C’est parce qu’il avait le goût de travailler de nouveau avec la même équipe que le réalisateur Michel Hazanavicius a décidé de faire revivre l’agent secret OSS 117.

«Avant de tourner cette suite, je devais faire un autre film, mais ce projet est tombé à l’eau. Je me suis alors dit qu’il était temps plus que jamais de donner un autre opus à cet agent secret, dit Hazanavicius en entrevue. Je voulais retrouver le plaisir que nous avions eu toute l’équipe lors du tournage du premier long-métrage».

Hazanavicius souhaitait amener son personnage ailleurs. «Il fallait que ce second volet soit plein de clichés et comporte de nombreuses références à des films de Hitchcock, à Sean Connery, à ces vieux films doublés en français. OSS est macho, misogyne.
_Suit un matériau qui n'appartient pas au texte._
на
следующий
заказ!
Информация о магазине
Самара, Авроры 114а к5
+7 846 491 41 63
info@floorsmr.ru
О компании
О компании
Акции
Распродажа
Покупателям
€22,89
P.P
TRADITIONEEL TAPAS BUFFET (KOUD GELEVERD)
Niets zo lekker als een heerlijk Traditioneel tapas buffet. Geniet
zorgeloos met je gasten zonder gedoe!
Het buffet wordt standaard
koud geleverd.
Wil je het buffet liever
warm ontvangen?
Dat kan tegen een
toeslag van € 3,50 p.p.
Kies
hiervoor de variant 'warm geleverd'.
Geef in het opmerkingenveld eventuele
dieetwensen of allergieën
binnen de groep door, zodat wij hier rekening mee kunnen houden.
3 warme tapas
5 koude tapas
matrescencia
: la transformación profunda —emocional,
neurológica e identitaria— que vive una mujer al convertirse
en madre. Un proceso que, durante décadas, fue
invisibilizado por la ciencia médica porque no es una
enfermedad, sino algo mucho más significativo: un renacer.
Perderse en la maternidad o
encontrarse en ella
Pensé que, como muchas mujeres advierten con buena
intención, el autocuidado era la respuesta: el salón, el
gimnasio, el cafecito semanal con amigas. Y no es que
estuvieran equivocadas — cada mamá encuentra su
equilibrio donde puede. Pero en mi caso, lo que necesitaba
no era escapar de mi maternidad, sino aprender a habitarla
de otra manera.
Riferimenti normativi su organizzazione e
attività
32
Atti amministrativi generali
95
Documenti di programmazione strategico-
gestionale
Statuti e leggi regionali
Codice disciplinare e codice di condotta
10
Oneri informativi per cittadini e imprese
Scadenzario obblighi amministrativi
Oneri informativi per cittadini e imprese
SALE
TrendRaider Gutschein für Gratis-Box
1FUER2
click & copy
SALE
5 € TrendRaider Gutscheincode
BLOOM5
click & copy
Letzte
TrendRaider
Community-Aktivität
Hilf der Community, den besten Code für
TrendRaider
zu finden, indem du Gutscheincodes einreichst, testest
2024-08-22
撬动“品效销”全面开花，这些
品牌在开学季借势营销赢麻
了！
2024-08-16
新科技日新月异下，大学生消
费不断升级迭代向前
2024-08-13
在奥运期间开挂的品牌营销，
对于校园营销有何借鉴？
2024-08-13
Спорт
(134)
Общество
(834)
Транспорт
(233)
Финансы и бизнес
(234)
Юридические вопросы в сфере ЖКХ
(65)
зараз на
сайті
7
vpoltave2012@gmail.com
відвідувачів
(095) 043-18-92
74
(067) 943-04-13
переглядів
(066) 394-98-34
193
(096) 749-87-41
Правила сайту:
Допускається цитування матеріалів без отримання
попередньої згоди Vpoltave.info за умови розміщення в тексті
Il a des préjugés contre tout».

Si, règle générale, ce sont les réalisateurs qui choisissent les acteurs des films qu’ils tournent, il en a été autrement pour OSS 117. Avant même qu’Hazanavicius n’arrive dans le projet, les producteurs du film avaient choisi Jean Dujardin dans le rôle du héros.

«Quand une telle situation se produit, il faut s’arranger pour ne pas se faire vampiriser par le cast. Heureusement, Jean et moi avons eu une relation amicale, respectueuse. Je suis content de la façon dont il travaille.»

TROIS DE MOIS DE TRAVAIL

OSS 117: Rio ne répond plus a nécessité 60 jours de tournage répartis sur trois mois. «Même si nous avons tourné à Rio et qu’il a fallu tourner avec des équipes de là-bas, tout s’est bien déroulé. Il n’y a rien qui ressemble le plus à une équipe de cinéma qu’une autre équipe de cinéma», dit le réalisateur.

Michel Hazanavicius ne sait pas s’il y aura un autre film pour son célèbre agent secret français. «S’il y a un troisième volet, l’important sera de retrouver la fraîcheur du personnage. Ce ne sera pas avant quelques années», dit celui qui planche actuellement sur un film qui risque d’en surprendre plusieurs, puisqu’il sera muet.

«Ça fait longtemps que j’ai le fantasme d’écrire un film muet», termine-t-il.